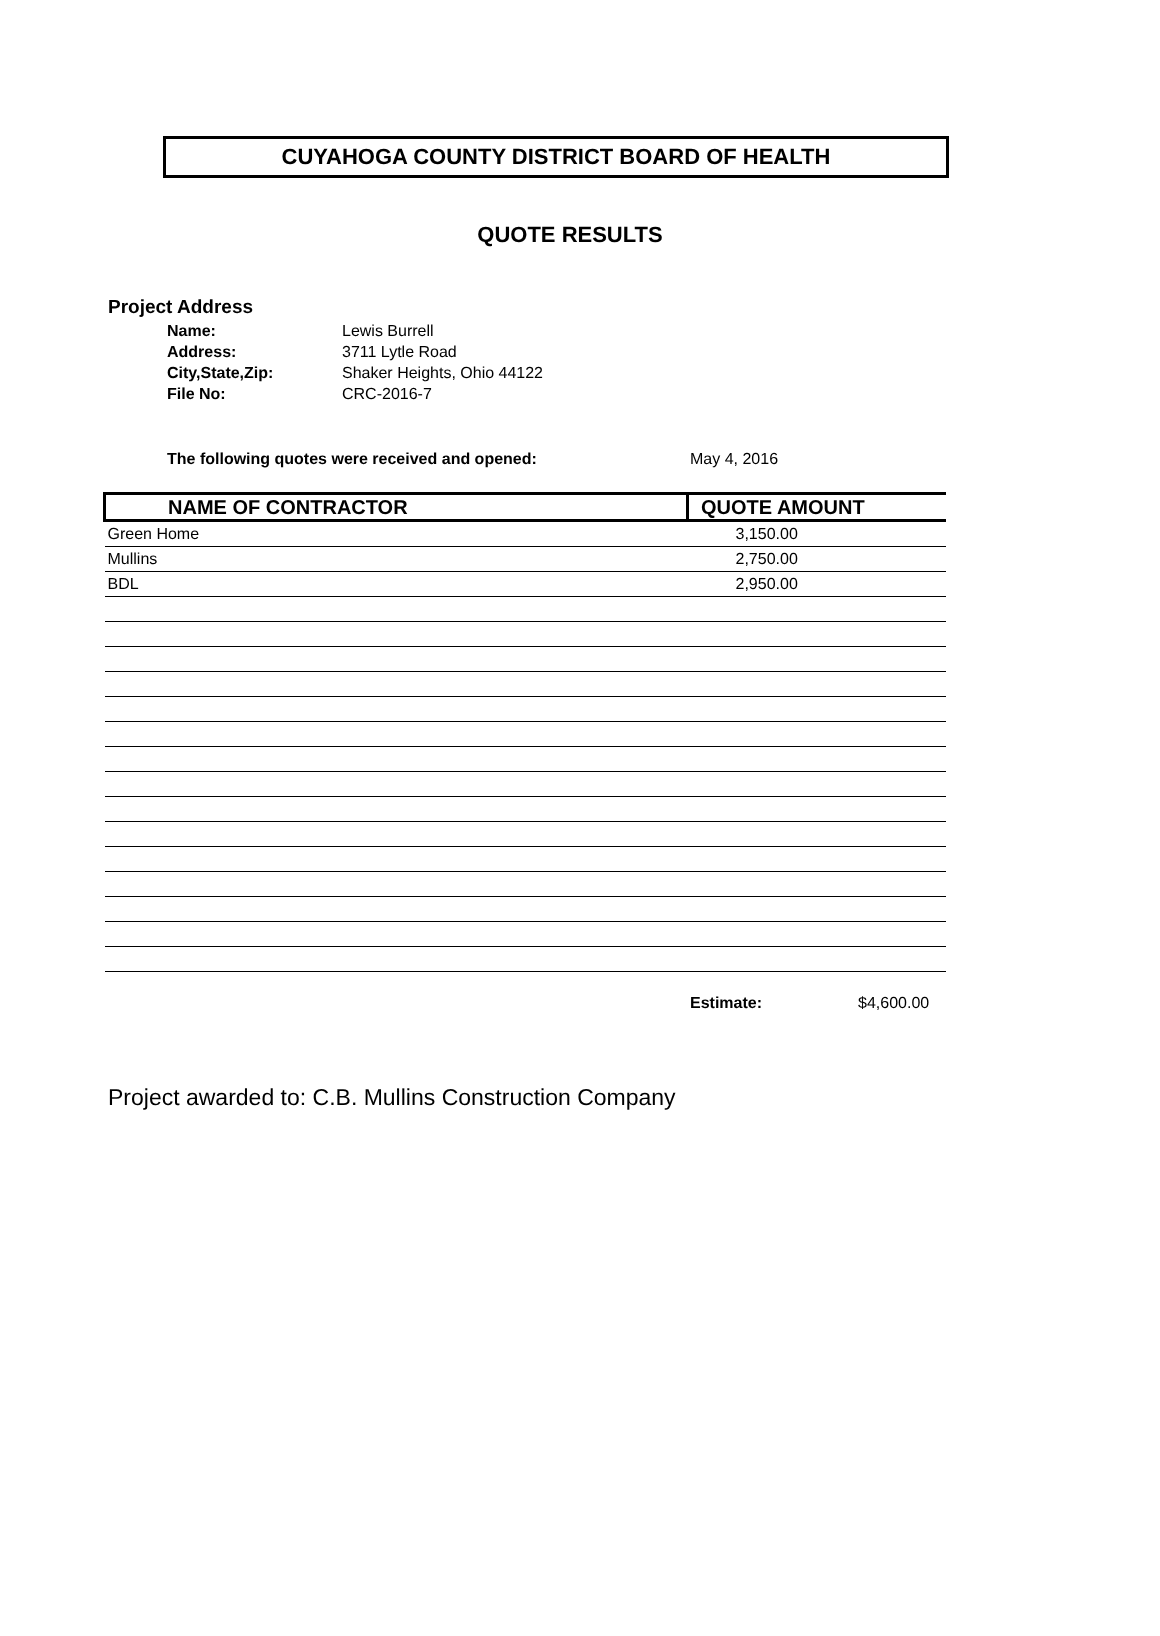CUYAHOGA COUNTY DISTRICT BOARD OF HEALTH
QUOTE RESULTS
Project Address
| Name: | Lewis Burrell |
| Address: | 3711 Lytle Road |
| City,State,Zip: | Shaker Heights, Ohio 44122 |
| File No: | CRC-2016-7 |
The following quotes were received and opened: May 4, 2016
| NAME OF CONTRACTOR | QUOTE AMOUNT |
| --- | --- |
| Green Home | 3,150.00 |
| Mullins | 2,750.00 |
| BDL | 2,950.00 |
Estimate: $4,600.00
Project awarded to: C.B. Mullins Construction Company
=====
### WHAT YOU WILL DO:
Print out, without change, each line from the line holding "Home | 3,150.00 |" to the final line of the material.

### THE COMPLETED TASK:
| Green Home | 3,150.00 |
| Mullins | 2,750.00 |
| BDL | 2,950.00 |
Estimate: $4,600.00
Project awarded to: C.B. Mullins Construction Company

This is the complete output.